Fig. 7 shows the measured resolution functions from Si(844) at E = 11.215 keV for the vacuum-mounted analyzer [Fig. 7(a)] and a traditional glued analyzer. The measured overall instrument resolution function from the vacuum-mounted analyzer is 29.4 meV and agrees very well with both the resolution function from a traditional glued analyzer and the theoretical predictions. This confirms that the new fabrication technique generates analyzers fully equal in quality to the traditional method, but with the added advantages mentioned above. Fig. 8 shows the energy resolution measured from the Ge(337) analyzer at E = 8.908 keV. The overall energy resolution from the Ge analyzer is 56.6 meV. The achieved energy resolution from the Ge(337) analyzer surpasses all previously made Ge(337) analyzers; for more information about the two analyzers used in this work, see Table 1.

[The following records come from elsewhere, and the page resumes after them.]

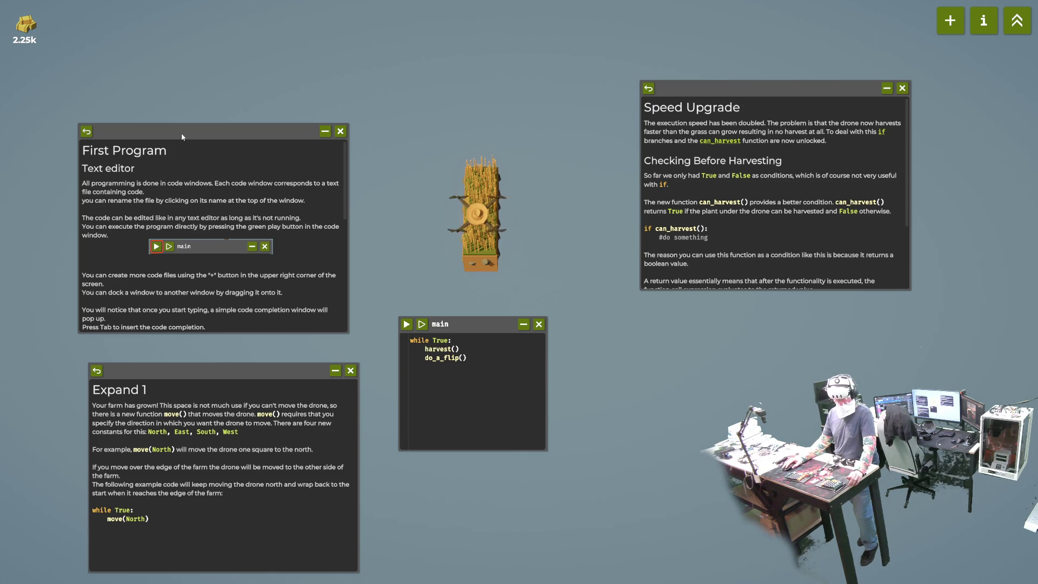
Move the First Program panel up-left and launch Windows PowerShell with Super+6
left_click_drag(181, 133, 147, 73)
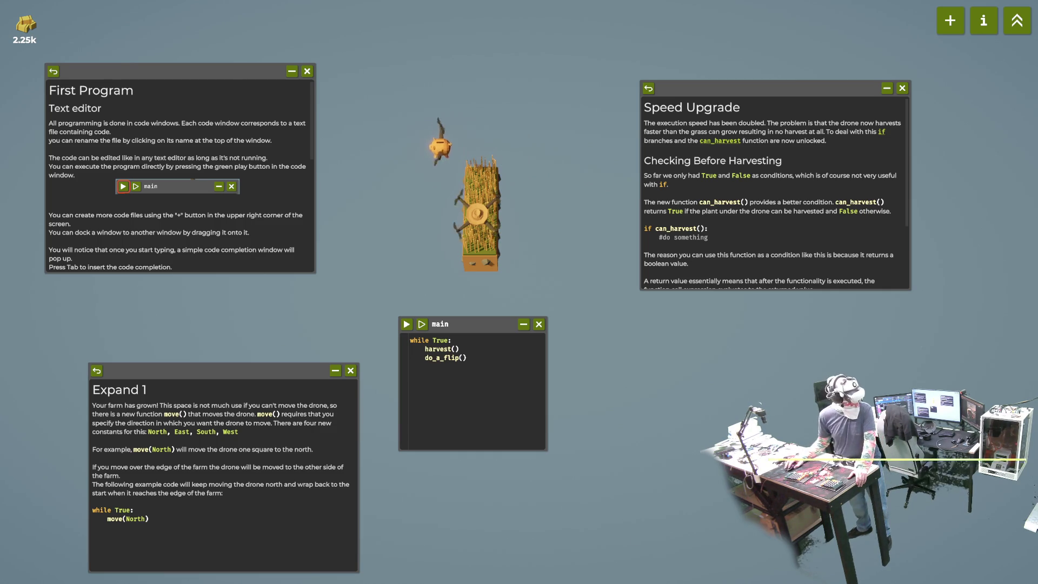
key("super+6")
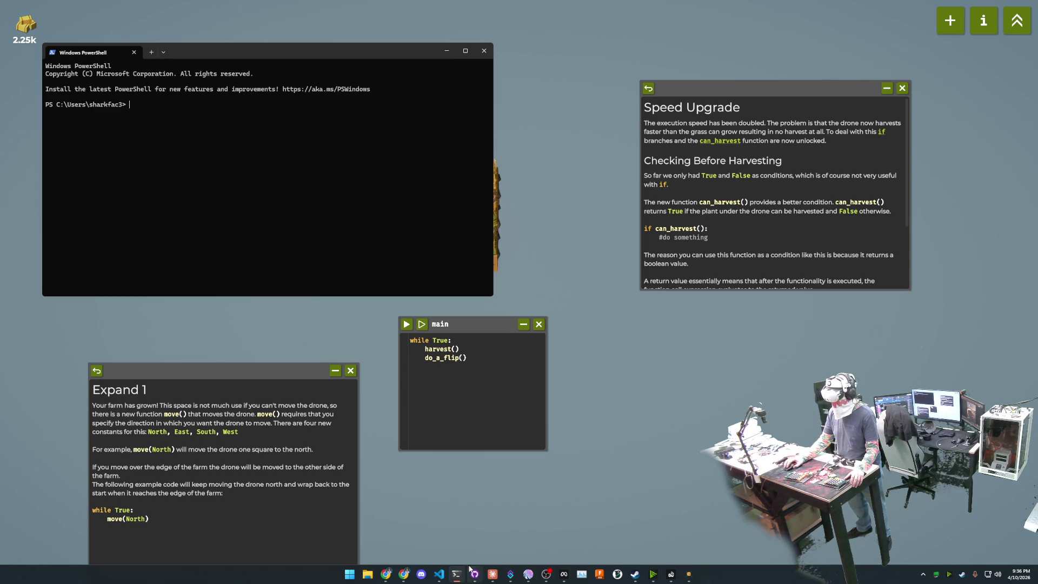
Center the PowerShell window and change into the Workspace\coding\SharkStreamerBot folder
left_click_drag(318, 51, 384, 144)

Figure 7 Measured energy resolution function of (a) the data taken with the vacuum-mounted analyzer and (b) the traditional glued analyzer. Closed circles correspond to the data; solid red lines show the pseudo-Voigt, dashed red lines show a Lorentzian function and green dashed lines indicate a Gaussian function.

Figure 8 Measured energy resolution function from the Ge(337) analyzer. Closed circles correspond to the data; solid red lines show the pseudo-Voigt, dashed red lines show a Lorentzian function and green dashed lines indicate a Gaussian function.

4. Summary

In this work, we demonstrated a novel fabrication technique to produce high-energy-resolution analyzers for high-resolution inelastic scattering spectroscopy. The new method utilizes a microporous aluminium base holding a thin crystal wafer by uniform vacuum forces. This technique eliminates the need for permanently bonding the crystal assembly to the substrate, offering the opportunity for correcting figure errors, avoiding long-term degradation of the permanent bond, and making both substrate and crystal reusable. Process and material costs are thus substantially decreased. A microporous aluminium base can be used to make other types of analyzers, including cylindrical analyzers and bent analyzers for medium-energy resolution applications.